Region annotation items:
........
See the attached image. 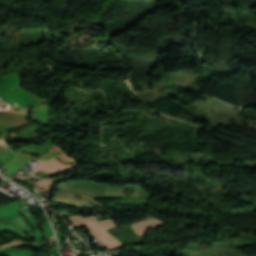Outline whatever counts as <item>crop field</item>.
I'll use <instances>...</instances> for the list:
<instances>
[{
    "label": "crop field",
    "instance_id": "1",
    "mask_svg": "<svg viewBox=\"0 0 256 256\" xmlns=\"http://www.w3.org/2000/svg\"><path fill=\"white\" fill-rule=\"evenodd\" d=\"M69 218L76 225L77 228L85 225L90 231L88 233H90L92 236L102 242L109 249L122 246L118 241H116L110 234L105 231L110 227L114 226L111 220L97 222L95 217L82 218L81 216H72Z\"/></svg>",
    "mask_w": 256,
    "mask_h": 256
},
{
    "label": "crop field",
    "instance_id": "4",
    "mask_svg": "<svg viewBox=\"0 0 256 256\" xmlns=\"http://www.w3.org/2000/svg\"><path fill=\"white\" fill-rule=\"evenodd\" d=\"M163 224H164L163 222L159 221L156 218H153V219H149V220L131 224V226L135 230L136 233L141 235L145 231H147L153 227L161 226Z\"/></svg>",
    "mask_w": 256,
    "mask_h": 256
},
{
    "label": "crop field",
    "instance_id": "5",
    "mask_svg": "<svg viewBox=\"0 0 256 256\" xmlns=\"http://www.w3.org/2000/svg\"><path fill=\"white\" fill-rule=\"evenodd\" d=\"M122 188H111L110 187V192L112 194H121ZM122 194L126 195H134V189H128V188H123Z\"/></svg>",
    "mask_w": 256,
    "mask_h": 256
},
{
    "label": "crop field",
    "instance_id": "3",
    "mask_svg": "<svg viewBox=\"0 0 256 256\" xmlns=\"http://www.w3.org/2000/svg\"><path fill=\"white\" fill-rule=\"evenodd\" d=\"M0 122L19 126H24L28 124V122L25 120L24 115L8 111H0Z\"/></svg>",
    "mask_w": 256,
    "mask_h": 256
},
{
    "label": "crop field",
    "instance_id": "2",
    "mask_svg": "<svg viewBox=\"0 0 256 256\" xmlns=\"http://www.w3.org/2000/svg\"><path fill=\"white\" fill-rule=\"evenodd\" d=\"M68 168H74V165H64L59 163L55 158L49 159L46 161H38V164L34 170V172L42 169L47 172L56 171V170H62V169H68Z\"/></svg>",
    "mask_w": 256,
    "mask_h": 256
},
{
    "label": "crop field",
    "instance_id": "6",
    "mask_svg": "<svg viewBox=\"0 0 256 256\" xmlns=\"http://www.w3.org/2000/svg\"><path fill=\"white\" fill-rule=\"evenodd\" d=\"M32 108H33V105L29 107L28 115H29V114H31V112H32Z\"/></svg>",
    "mask_w": 256,
    "mask_h": 256
}]
</instances>
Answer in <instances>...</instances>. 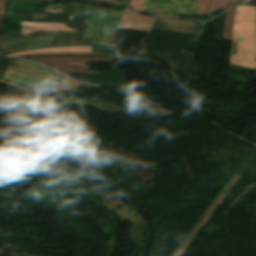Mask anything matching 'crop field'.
Returning a JSON list of instances; mask_svg holds the SVG:
<instances>
[{"mask_svg":"<svg viewBox=\"0 0 256 256\" xmlns=\"http://www.w3.org/2000/svg\"><path fill=\"white\" fill-rule=\"evenodd\" d=\"M238 0H229L228 7L237 4Z\"/></svg>","mask_w":256,"mask_h":256,"instance_id":"24","label":"crop field"},{"mask_svg":"<svg viewBox=\"0 0 256 256\" xmlns=\"http://www.w3.org/2000/svg\"><path fill=\"white\" fill-rule=\"evenodd\" d=\"M95 1L114 2L115 0H95Z\"/></svg>","mask_w":256,"mask_h":256,"instance_id":"25","label":"crop field"},{"mask_svg":"<svg viewBox=\"0 0 256 256\" xmlns=\"http://www.w3.org/2000/svg\"><path fill=\"white\" fill-rule=\"evenodd\" d=\"M227 4L228 0H211L209 12H211L214 9L225 8L227 7Z\"/></svg>","mask_w":256,"mask_h":256,"instance_id":"17","label":"crop field"},{"mask_svg":"<svg viewBox=\"0 0 256 256\" xmlns=\"http://www.w3.org/2000/svg\"><path fill=\"white\" fill-rule=\"evenodd\" d=\"M50 9H61V11H52ZM92 9L43 1H7L5 16H20V13L66 12L70 21L88 23Z\"/></svg>","mask_w":256,"mask_h":256,"instance_id":"2","label":"crop field"},{"mask_svg":"<svg viewBox=\"0 0 256 256\" xmlns=\"http://www.w3.org/2000/svg\"><path fill=\"white\" fill-rule=\"evenodd\" d=\"M52 74L54 72L42 66L24 61H8V67L2 79L34 90Z\"/></svg>","mask_w":256,"mask_h":256,"instance_id":"4","label":"crop field"},{"mask_svg":"<svg viewBox=\"0 0 256 256\" xmlns=\"http://www.w3.org/2000/svg\"><path fill=\"white\" fill-rule=\"evenodd\" d=\"M230 63L256 69V7H236Z\"/></svg>","mask_w":256,"mask_h":256,"instance_id":"1","label":"crop field"},{"mask_svg":"<svg viewBox=\"0 0 256 256\" xmlns=\"http://www.w3.org/2000/svg\"><path fill=\"white\" fill-rule=\"evenodd\" d=\"M143 0H133L131 3H130V7L135 9V10H139L141 4H142Z\"/></svg>","mask_w":256,"mask_h":256,"instance_id":"21","label":"crop field"},{"mask_svg":"<svg viewBox=\"0 0 256 256\" xmlns=\"http://www.w3.org/2000/svg\"><path fill=\"white\" fill-rule=\"evenodd\" d=\"M196 0H145L141 9L161 14H194Z\"/></svg>","mask_w":256,"mask_h":256,"instance_id":"5","label":"crop field"},{"mask_svg":"<svg viewBox=\"0 0 256 256\" xmlns=\"http://www.w3.org/2000/svg\"><path fill=\"white\" fill-rule=\"evenodd\" d=\"M46 64L61 72L79 71L85 72L88 66H84V61H105L111 59H89V58H41L29 59ZM60 66V68L58 67Z\"/></svg>","mask_w":256,"mask_h":256,"instance_id":"7","label":"crop field"},{"mask_svg":"<svg viewBox=\"0 0 256 256\" xmlns=\"http://www.w3.org/2000/svg\"><path fill=\"white\" fill-rule=\"evenodd\" d=\"M209 0H197L196 14L208 13Z\"/></svg>","mask_w":256,"mask_h":256,"instance_id":"15","label":"crop field"},{"mask_svg":"<svg viewBox=\"0 0 256 256\" xmlns=\"http://www.w3.org/2000/svg\"><path fill=\"white\" fill-rule=\"evenodd\" d=\"M123 13L94 8L82 42L112 44L114 29Z\"/></svg>","mask_w":256,"mask_h":256,"instance_id":"3","label":"crop field"},{"mask_svg":"<svg viewBox=\"0 0 256 256\" xmlns=\"http://www.w3.org/2000/svg\"><path fill=\"white\" fill-rule=\"evenodd\" d=\"M44 52H91V46H73V47H64V48L25 51V52L9 54V56H17V55H25V54H33V53H44Z\"/></svg>","mask_w":256,"mask_h":256,"instance_id":"11","label":"crop field"},{"mask_svg":"<svg viewBox=\"0 0 256 256\" xmlns=\"http://www.w3.org/2000/svg\"><path fill=\"white\" fill-rule=\"evenodd\" d=\"M52 54L103 55L101 53H45V54H33V55H52ZM33 55H26V56H33Z\"/></svg>","mask_w":256,"mask_h":256,"instance_id":"18","label":"crop field"},{"mask_svg":"<svg viewBox=\"0 0 256 256\" xmlns=\"http://www.w3.org/2000/svg\"><path fill=\"white\" fill-rule=\"evenodd\" d=\"M152 27L188 33H193V31L196 30V34H199L200 31V24L197 21L174 20V17H169L167 19L166 17L157 16Z\"/></svg>","mask_w":256,"mask_h":256,"instance_id":"8","label":"crop field"},{"mask_svg":"<svg viewBox=\"0 0 256 256\" xmlns=\"http://www.w3.org/2000/svg\"><path fill=\"white\" fill-rule=\"evenodd\" d=\"M63 75L58 73L52 75L48 80L41 84L37 89L34 90L33 94L41 97L43 96L54 84H56Z\"/></svg>","mask_w":256,"mask_h":256,"instance_id":"12","label":"crop field"},{"mask_svg":"<svg viewBox=\"0 0 256 256\" xmlns=\"http://www.w3.org/2000/svg\"><path fill=\"white\" fill-rule=\"evenodd\" d=\"M22 26H35V27H22V34L33 33L35 31H72L71 29H68L64 24L22 22Z\"/></svg>","mask_w":256,"mask_h":256,"instance_id":"10","label":"crop field"},{"mask_svg":"<svg viewBox=\"0 0 256 256\" xmlns=\"http://www.w3.org/2000/svg\"><path fill=\"white\" fill-rule=\"evenodd\" d=\"M7 59L8 58L0 57V64L7 65Z\"/></svg>","mask_w":256,"mask_h":256,"instance_id":"23","label":"crop field"},{"mask_svg":"<svg viewBox=\"0 0 256 256\" xmlns=\"http://www.w3.org/2000/svg\"><path fill=\"white\" fill-rule=\"evenodd\" d=\"M234 10H235V7L227 11L223 40H231Z\"/></svg>","mask_w":256,"mask_h":256,"instance_id":"14","label":"crop field"},{"mask_svg":"<svg viewBox=\"0 0 256 256\" xmlns=\"http://www.w3.org/2000/svg\"><path fill=\"white\" fill-rule=\"evenodd\" d=\"M41 57H89V58H118L116 56H76V55H53V56H33L19 58H41Z\"/></svg>","mask_w":256,"mask_h":256,"instance_id":"16","label":"crop field"},{"mask_svg":"<svg viewBox=\"0 0 256 256\" xmlns=\"http://www.w3.org/2000/svg\"><path fill=\"white\" fill-rule=\"evenodd\" d=\"M156 16H143L134 11L126 12L119 28L148 31Z\"/></svg>","mask_w":256,"mask_h":256,"instance_id":"9","label":"crop field"},{"mask_svg":"<svg viewBox=\"0 0 256 256\" xmlns=\"http://www.w3.org/2000/svg\"><path fill=\"white\" fill-rule=\"evenodd\" d=\"M4 8H5V1H0V25H3V21H4Z\"/></svg>","mask_w":256,"mask_h":256,"instance_id":"20","label":"crop field"},{"mask_svg":"<svg viewBox=\"0 0 256 256\" xmlns=\"http://www.w3.org/2000/svg\"><path fill=\"white\" fill-rule=\"evenodd\" d=\"M54 1H63L71 4L86 5V6H90L91 4V3L79 2V0H54ZM86 1H91V0H86Z\"/></svg>","mask_w":256,"mask_h":256,"instance_id":"19","label":"crop field"},{"mask_svg":"<svg viewBox=\"0 0 256 256\" xmlns=\"http://www.w3.org/2000/svg\"><path fill=\"white\" fill-rule=\"evenodd\" d=\"M81 87L100 89V87H99V86L86 85V84H82V85H81Z\"/></svg>","mask_w":256,"mask_h":256,"instance_id":"22","label":"crop field"},{"mask_svg":"<svg viewBox=\"0 0 256 256\" xmlns=\"http://www.w3.org/2000/svg\"><path fill=\"white\" fill-rule=\"evenodd\" d=\"M53 44L51 38L0 35V53L13 49Z\"/></svg>","mask_w":256,"mask_h":256,"instance_id":"6","label":"crop field"},{"mask_svg":"<svg viewBox=\"0 0 256 256\" xmlns=\"http://www.w3.org/2000/svg\"><path fill=\"white\" fill-rule=\"evenodd\" d=\"M48 1H53V0H48Z\"/></svg>","mask_w":256,"mask_h":256,"instance_id":"26","label":"crop field"},{"mask_svg":"<svg viewBox=\"0 0 256 256\" xmlns=\"http://www.w3.org/2000/svg\"><path fill=\"white\" fill-rule=\"evenodd\" d=\"M127 99L132 100V101H134V102H136V103H138L140 105H143V106H145V107L155 111L156 113H158V114H160V115H162L164 117L172 115L170 112H168L167 110L163 109L162 107L156 106L154 104H151V103H149V102H147V101H145V100H143V99H141L139 97L133 96V97H130V98H127Z\"/></svg>","mask_w":256,"mask_h":256,"instance_id":"13","label":"crop field"}]
</instances>
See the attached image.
........
Select each of the lines above that contains the word "list", and copy those lines out.

I'll use <instances>...</instances> for the list:
Returning a JSON list of instances; mask_svg holds the SVG:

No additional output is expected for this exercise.